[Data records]
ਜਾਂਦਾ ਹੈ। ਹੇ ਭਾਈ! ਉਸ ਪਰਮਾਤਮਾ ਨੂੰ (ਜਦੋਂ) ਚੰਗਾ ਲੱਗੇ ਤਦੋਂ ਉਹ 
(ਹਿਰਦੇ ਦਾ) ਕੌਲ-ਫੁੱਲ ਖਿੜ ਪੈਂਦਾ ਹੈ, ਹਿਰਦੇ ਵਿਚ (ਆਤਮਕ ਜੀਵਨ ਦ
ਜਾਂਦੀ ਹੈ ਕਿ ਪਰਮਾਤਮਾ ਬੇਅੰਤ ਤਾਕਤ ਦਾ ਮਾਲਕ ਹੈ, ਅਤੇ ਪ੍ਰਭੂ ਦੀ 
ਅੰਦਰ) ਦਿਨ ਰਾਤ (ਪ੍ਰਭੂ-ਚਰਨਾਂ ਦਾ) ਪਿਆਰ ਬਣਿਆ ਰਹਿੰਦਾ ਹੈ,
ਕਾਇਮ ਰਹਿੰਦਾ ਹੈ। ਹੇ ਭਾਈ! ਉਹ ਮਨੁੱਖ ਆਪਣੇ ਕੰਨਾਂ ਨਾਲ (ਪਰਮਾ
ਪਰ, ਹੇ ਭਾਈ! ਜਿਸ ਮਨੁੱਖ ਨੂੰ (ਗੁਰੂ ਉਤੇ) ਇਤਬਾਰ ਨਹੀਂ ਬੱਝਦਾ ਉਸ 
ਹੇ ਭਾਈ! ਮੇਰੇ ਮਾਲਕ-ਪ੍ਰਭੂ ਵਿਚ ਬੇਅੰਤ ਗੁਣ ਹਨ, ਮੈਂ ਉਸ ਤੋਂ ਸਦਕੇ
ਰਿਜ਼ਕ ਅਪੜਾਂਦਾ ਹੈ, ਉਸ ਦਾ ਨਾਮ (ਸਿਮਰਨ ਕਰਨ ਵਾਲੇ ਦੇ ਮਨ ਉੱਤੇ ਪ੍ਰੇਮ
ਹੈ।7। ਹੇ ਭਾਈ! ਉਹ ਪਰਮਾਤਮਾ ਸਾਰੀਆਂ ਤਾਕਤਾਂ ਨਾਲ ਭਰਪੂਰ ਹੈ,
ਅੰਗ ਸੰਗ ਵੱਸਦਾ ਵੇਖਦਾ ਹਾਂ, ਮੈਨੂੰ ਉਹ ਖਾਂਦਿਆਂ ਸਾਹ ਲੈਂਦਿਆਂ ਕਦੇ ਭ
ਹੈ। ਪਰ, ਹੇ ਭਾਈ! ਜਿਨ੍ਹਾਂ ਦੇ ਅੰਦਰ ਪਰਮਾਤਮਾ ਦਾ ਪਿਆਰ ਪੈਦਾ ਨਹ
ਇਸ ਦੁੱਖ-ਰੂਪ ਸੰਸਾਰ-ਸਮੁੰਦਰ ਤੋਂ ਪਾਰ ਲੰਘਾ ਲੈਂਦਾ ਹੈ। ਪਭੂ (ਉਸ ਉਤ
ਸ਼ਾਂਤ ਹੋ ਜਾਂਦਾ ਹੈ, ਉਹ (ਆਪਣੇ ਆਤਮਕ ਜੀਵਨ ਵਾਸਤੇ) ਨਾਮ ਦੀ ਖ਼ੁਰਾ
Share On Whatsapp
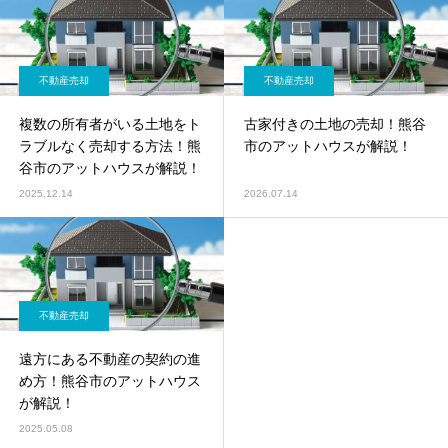
不動産売却
不動産売却
複数の所有者がいる土地をト
古家付きの土地の売却！熊谷
ラブルなく売却する方法！熊
市のアットハウスが解説！
谷市のアットハウスが解説！
2025.12.14
2026.07.14
不動産売却
遠方にある不動産の契約の進
め方！熊谷市のアットハウス
が解説！
2025.05.08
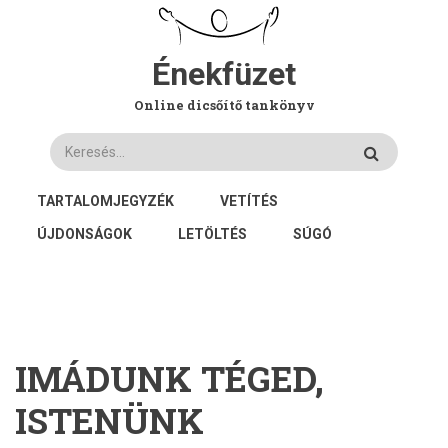
Ugrás
a
tartalomra
Énekfüzet
Online dicsőítő tankönyv
Keresés
FŐ
TARTALOMJEGYZÉK
VETÍTÉS
NAVIGÁCIÓ
ÚJDONSÁGOK
LETÖLTÉS
SÚGÓ
IMÁDUNK TÉGED,
ISTENÜNK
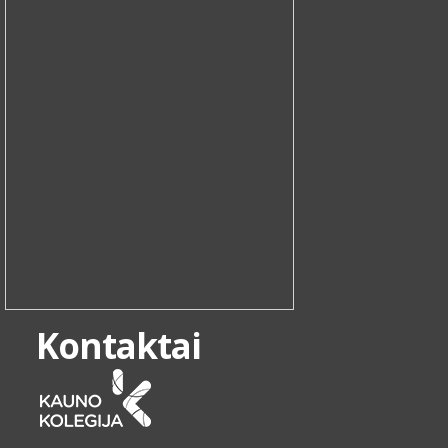
Kontaktai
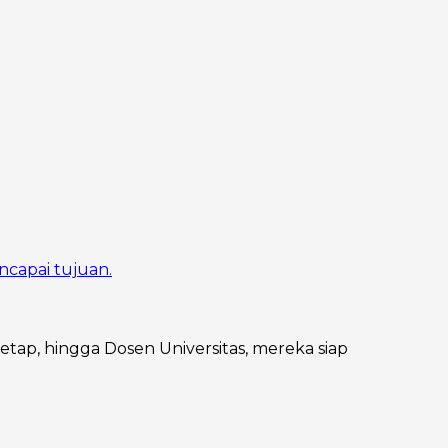
ncapai tujuan.
Tetap, hingga Dosen Universitas, mereka siap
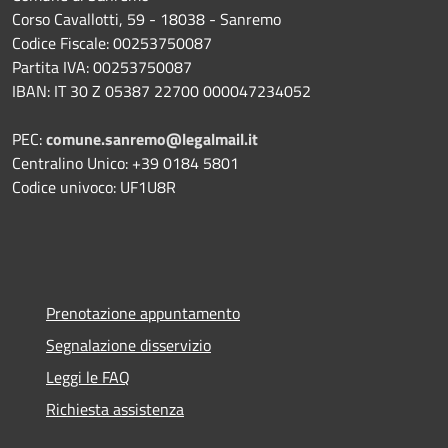
Corso Cavallotti, 59 - 18038 - Sanremo
Codice Fiscale: 00253750087
Partita IVA: 00253750087
IBAN: IT 30 Z 05387 22700 000047234052
PEC:
comune.sanremo@legalmail.it
Centralino Unico: +39 0184 5801
Codice univoco: UF1U8R
Prenotazione appuntamento
Segnalazione disservizio
Leggi le FAQ
Richiesta assistenza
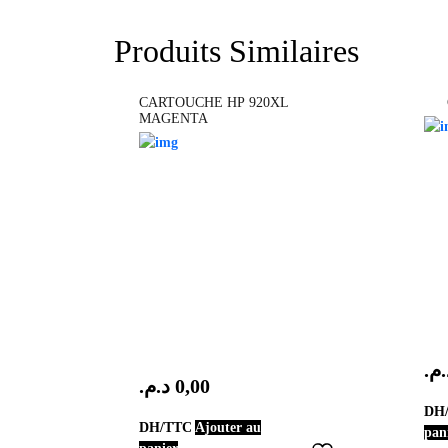
Produits Similaires
CARTOUCHE HP 920XL
MAGENTA
د.م
د.م.
0,00
DH
DH/TTC
Ajouter au
pan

### Assigned task
Please output every record above exactly as written, leaving out the pictures.

### Task output
ਜਾਂਦਾ ਹੈ। ਹੇ ਭਾਈ! ਉਸ ਪਰਮਾਤਮਾ ਨੂੰ (ਜਦੋਂ) ਚੰਗਾ ਲੱਗੇ ਤਦੋਂ ਉਹ 
(ਹਿਰਦੇ ਦਾ) ਕੌਲ-ਫੁੱਲ ਖਿੜ ਪੈਂਦਾ ਹੈ, ਹਿਰਦੇ ਵਿਚ (ਆਤਮਕ ਜੀਵਨ ਦ
ਜਾਂਦੀ ਹੈ ਕਿ ਪਰਮਾਤਮਾ ਬੇਅੰਤ ਤਾਕਤ ਦਾ ਮਾਲਕ ਹੈ, ਅਤੇ ਪ੍ਰਭੂ ਦੀ 
ਅੰਦਰ) ਦਿਨ ਰਾਤ (ਪ੍ਰਭੂ-ਚਰਨਾਂ ਦਾ) ਪਿਆਰ ਬਣਿਆ ਰਹਿੰਦਾ ਹੈ,
ਕਾਇਮ ਰਹਿੰਦਾ ਹੈ। ਹੇ ਭਾਈ! ਉਹ ਮਨੁੱਖ ਆਪਣੇ ਕੰਨਾਂ ਨਾਲ (ਪਰਮਾ
ਪਰ, ਹੇ ਭਾਈ! ਜਿਸ ਮਨੁੱਖ ਨੂੰ (ਗੁਰੂ ਉਤੇ) ਇਤਬਾਰ ਨਹੀਂ ਬੱਝਦਾ ਉਸ 
ਹੇ ਭਾਈ! ਮੇਰੇ ਮਾਲਕ-ਪ੍ਰਭੂ ਵਿਚ ਬੇਅੰਤ ਗੁਣ ਹਨ, ਮੈਂ ਉਸ ਤੋਂ ਸਦਕੇ
ਰਿਜ਼ਕ ਅਪੜਾਂਦਾ ਹੈ, ਉਸ ਦਾ ਨਾਮ (ਸਿਮਰਨ ਕਰਨ ਵਾਲੇ ਦੇ ਮਨ ਉੱਤੇ ਪ੍ਰੇਮ
ਹੈ।7। ਹੇ ਭਾਈ! ਉਹ ਪਰਮਾਤਮਾ ਸਾਰੀਆਂ ਤਾਕਤਾਂ ਨਾਲ ਭਰਪੂਰ ਹੈ,
ਅੰਗ ਸੰਗ ਵੱਸਦਾ ਵੇਖਦਾ ਹਾਂ, ਮੈਨੂੰ ਉਹ ਖਾਂਦਿਆਂ ਸਾਹ ਲੈਂਦਿਆਂ ਕਦੇ ਭ
ਹੈ। ਪਰ, ਹੇ ਭਾਈ! ਜਿਨ੍ਹਾਂ ਦੇ ਅੰਦਰ ਪਰਮਾਤਮਾ ਦਾ ਪਿਆਰ ਪੈਦਾ ਨਹ
ਇਸ ਦੁੱਖ-ਰੂਪ ਸੰਸਾਰ-ਸਮੁੰਦਰ ਤੋਂ ਪਾਰ ਲੰਘਾ ਲੈਂਦਾ ਹੈ। ਪਭੂ (ਉਸ ਉਤ
ਸ਼ਾਂਤ ਹੋ ਜਾਂਦਾ ਹੈ, ਉਹ (ਆਪਣੇ ਆਤਮਕ ਜੀਵਨ ਵਾਸਤੇ) ਨਾਮ ਦੀ ਖ਼ੁਰਾ
Share On Whatsapp
不動産売却
不動産売却
複数の所有者がいる土地をト
古家付きの土地の売却！熊谷
ラブルなく売却する方法！熊
市のアットハウスが解説！
谷市のアットハウスが解説！
2025.12.14
2026.07.14
不動産売却
遠方にある不動産の契約の進
め方！熊谷市のアットハウス
が解説！
2025.05.08
Ugrás
a
tartalomra
Énekfüzet
Online dicsőítő tankönyv
Keresés
FŐ
TARTALOMJEGYZÉK
VETÍTÉS
NAVIGÁCIÓ
ÚJDONSÁGOK
LETÖLTÉS
SÚGÓ
IMÁDUNK TÉGED,
ISTENÜNK
Kontaktai
ncapai tujuan.
Tetap, hingga Dosen Universitas, mereka siap
Corso Cavallotti, 59 - 18038 - Sanremo
Codice Fiscale: 00253750087
Partita IVA: 00253750087
IBAN: IT 30 Z 05387 22700 000047234052
PEC:
comune.sanremo@legalmail.it
Centralino Unico: +39 0184 5801
Codice univoco: UF1U8R
Prenotazione appuntamento
Segnalazione disservizio
Leggi le FAQ
Richiesta assistenza
Produits Similaires
CARTOUCHE HP 920XL
MAGENTA
د.م
د.م.
0,00
DH
DH/TTC
Ajouter au
pan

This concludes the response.